_Instructions for the task:_ The pictures are to be left out when the listing below is reproduced word for word.

_Data:_
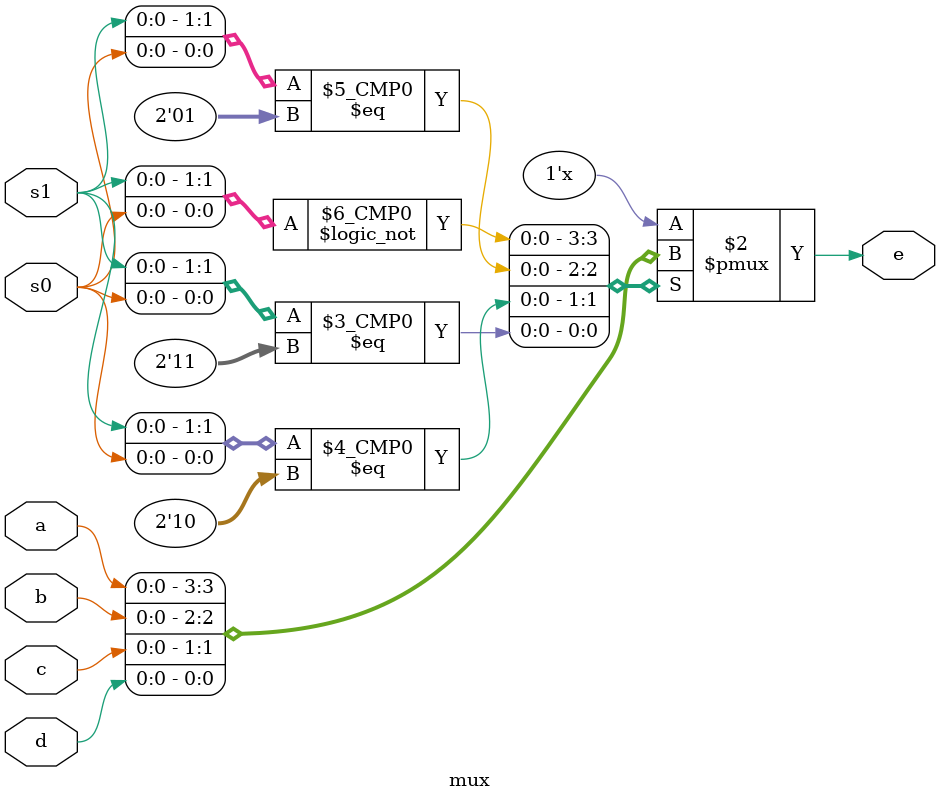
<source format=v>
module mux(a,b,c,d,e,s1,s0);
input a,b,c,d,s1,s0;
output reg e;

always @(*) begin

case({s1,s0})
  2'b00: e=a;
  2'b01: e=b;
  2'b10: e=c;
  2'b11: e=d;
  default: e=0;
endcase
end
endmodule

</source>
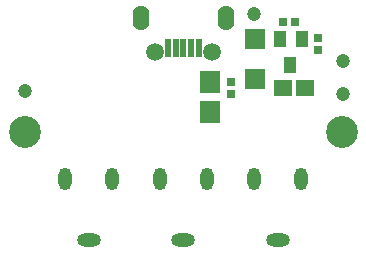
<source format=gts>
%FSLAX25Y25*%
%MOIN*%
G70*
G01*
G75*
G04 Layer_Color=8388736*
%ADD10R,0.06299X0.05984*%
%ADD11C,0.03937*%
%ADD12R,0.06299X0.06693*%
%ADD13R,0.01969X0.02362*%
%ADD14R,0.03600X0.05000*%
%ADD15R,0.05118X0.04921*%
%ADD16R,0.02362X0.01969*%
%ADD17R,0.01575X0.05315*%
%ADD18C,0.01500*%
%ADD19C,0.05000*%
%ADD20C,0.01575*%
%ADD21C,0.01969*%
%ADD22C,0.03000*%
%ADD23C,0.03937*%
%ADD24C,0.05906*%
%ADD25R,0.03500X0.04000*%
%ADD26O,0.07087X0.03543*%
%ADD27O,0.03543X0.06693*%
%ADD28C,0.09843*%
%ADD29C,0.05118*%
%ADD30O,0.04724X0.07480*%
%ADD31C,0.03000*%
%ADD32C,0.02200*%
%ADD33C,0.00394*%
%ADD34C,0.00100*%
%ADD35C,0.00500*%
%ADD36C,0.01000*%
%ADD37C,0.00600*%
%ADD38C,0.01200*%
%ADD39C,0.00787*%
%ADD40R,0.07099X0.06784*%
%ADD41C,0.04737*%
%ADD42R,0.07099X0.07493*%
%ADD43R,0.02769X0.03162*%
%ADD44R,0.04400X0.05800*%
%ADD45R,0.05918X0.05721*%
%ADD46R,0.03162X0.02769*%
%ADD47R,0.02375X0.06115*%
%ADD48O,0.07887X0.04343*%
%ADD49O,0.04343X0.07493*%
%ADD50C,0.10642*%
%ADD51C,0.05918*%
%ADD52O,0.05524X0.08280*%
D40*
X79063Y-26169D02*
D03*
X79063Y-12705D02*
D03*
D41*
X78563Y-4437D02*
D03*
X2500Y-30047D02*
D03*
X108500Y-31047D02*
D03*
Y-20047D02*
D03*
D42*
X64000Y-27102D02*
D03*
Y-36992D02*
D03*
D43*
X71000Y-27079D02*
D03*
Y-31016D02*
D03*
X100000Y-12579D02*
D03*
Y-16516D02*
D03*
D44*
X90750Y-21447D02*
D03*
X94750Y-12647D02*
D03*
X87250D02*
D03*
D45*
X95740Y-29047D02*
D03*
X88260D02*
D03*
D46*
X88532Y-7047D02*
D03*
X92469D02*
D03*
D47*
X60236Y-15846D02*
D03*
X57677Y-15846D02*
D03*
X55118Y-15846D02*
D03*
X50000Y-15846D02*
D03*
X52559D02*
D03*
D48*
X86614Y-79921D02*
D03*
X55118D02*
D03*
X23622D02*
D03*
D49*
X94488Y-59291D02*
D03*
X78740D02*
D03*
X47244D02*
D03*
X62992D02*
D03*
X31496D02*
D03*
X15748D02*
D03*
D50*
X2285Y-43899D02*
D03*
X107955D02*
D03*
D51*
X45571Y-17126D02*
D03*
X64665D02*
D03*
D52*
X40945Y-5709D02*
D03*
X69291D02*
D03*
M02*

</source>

_Reply to the exercise:_
<source format=v>
module mux(a,b,c,d,e,s1,s0);
input a,b,c,d,s1,s0;
output reg e;

always @(*) begin

case({s1,s0})
  2'b00: e=a;
  2'b01: e=b;
  2'b10: e=c;
  2'b11: e=d;
  default: e=0;
endcase
end
endmodule

</source>
<source format=gts>
%FSLAX25Y25*%
%MOIN*%
G70*
G01*
G75*
G04 Layer_Color=8388736*
%ADD10R,0.06299X0.05984*%
%ADD11C,0.03937*%
%ADD12R,0.06299X0.06693*%
%ADD13R,0.01969X0.02362*%
%ADD14R,0.03600X0.05000*%
%ADD15R,0.05118X0.04921*%
%ADD16R,0.02362X0.01969*%
%ADD17R,0.01575X0.05315*%
%ADD18C,0.01500*%
%ADD19C,0.05000*%
%ADD20C,0.01575*%
%ADD21C,0.01969*%
%ADD22C,0.03000*%
%ADD23C,0.03937*%
%ADD24C,0.05906*%
%ADD25R,0.03500X0.04000*%
%ADD26O,0.07087X0.03543*%
%ADD27O,0.03543X0.06693*%
%ADD28C,0.09843*%
%ADD29C,0.05118*%
%ADD30O,0.04724X0.07480*%
%ADD31C,0.03000*%
%ADD32C,0.02200*%
%ADD33C,0.00394*%
%ADD34C,0.00100*%
%ADD35C,0.00500*%
%ADD36C,0.01000*%
%ADD37C,0.00600*%
%ADD38C,0.01200*%
%ADD39C,0.00787*%
%ADD40R,0.07099X0.06784*%
%ADD41C,0.04737*%
%ADD42R,0.07099X0.07493*%
%ADD43R,0.02769X0.03162*%
%ADD44R,0.04400X0.05800*%
%ADD45R,0.05918X0.05721*%
%ADD46R,0.03162X0.02769*%
%ADD47R,0.02375X0.06115*%
%ADD48O,0.07887X0.04343*%
%ADD49O,0.04343X0.07493*%
%ADD50C,0.10642*%
%ADD51C,0.05918*%
%ADD52O,0.05524X0.08280*%
D40*
X79063Y-26169D02*
D03*
X79063Y-12705D02*
D03*
D41*
X78563Y-4437D02*
D03*
X2500Y-30047D02*
D03*
X108500Y-31047D02*
D03*
Y-20047D02*
D03*
D42*
X64000Y-27102D02*
D03*
Y-36992D02*
D03*
D43*
X71000Y-27079D02*
D03*
Y-31016D02*
D03*
X100000Y-12579D02*
D03*
Y-16516D02*
D03*
D44*
X90750Y-21447D02*
D03*
X94750Y-12647D02*
D03*
X87250D02*
D03*
D45*
X95740Y-29047D02*
D03*
X88260D02*
D03*
D46*
X88532Y-7047D02*
D03*
X92469D02*
D03*
D47*
X60236Y-15846D02*
D03*
X57677Y-15846D02*
D03*
X55118Y-15846D02*
D03*
X50000Y-15846D02*
D03*
X52559D02*
D03*
D48*
X86614Y-79921D02*
D03*
X55118D02*
D03*
X23622D02*
D03*
D49*
X94488Y-59291D02*
D03*
X78740D02*
D03*
X47244D02*
D03*
X62992D02*
D03*
X31496D02*
D03*
X15748D02*
D03*
D50*
X2285Y-43899D02*
D03*
X107955D02*
D03*
D51*
X45571Y-17126D02*
D03*
X64665D02*
D03*
D52*
X40945Y-5709D02*
D03*
X69291D02*
D03*
M02*

</source>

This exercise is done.